Copy each entry below unchanged; the images do not go in the copy.

Records from a dataset:
☆ ☆ ☆ ☆

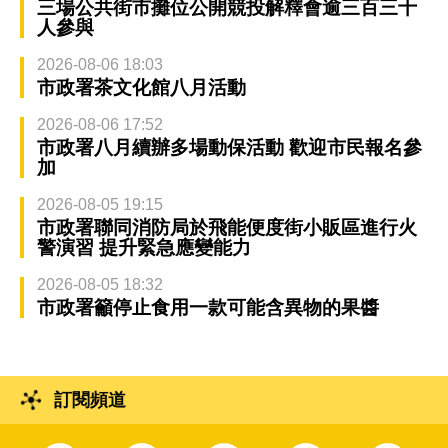
三場公共街市攤位公開競投解釋會逾三百三十
人參與
2026-08-06 18:03
市政署茶文化館八月活動
2026-08-06 17:52
市政署八月續辦多場動保活動 歡迎市民報名參
加
2026-08-05 19:15
市政署聯同消防局於飛能便度街小販區進行火
警演習 提升緊急應變能力
2026-08-05 18:32
市政署籲停止食用一款可能含異物的果醬
訂閱頻道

☆ ☆ ☆ ☆

| TASK SOLUTION |
三場公共街市攤位公開競投解釋會逾三百三十
人參與
2026-08-06 18:03
市政署茶文化館八月活動
2026-08-06 17:52
市政署八月續辦多場動保活動 歡迎市民報名參
加
2026-08-05 19:15
市政署聯同消防局於飛能便度街小販區進行火
警演習 提升緊急應變能力
2026-08-05 18:32
市政署籲停止食用一款可能含異物的果醬
訂閱頻道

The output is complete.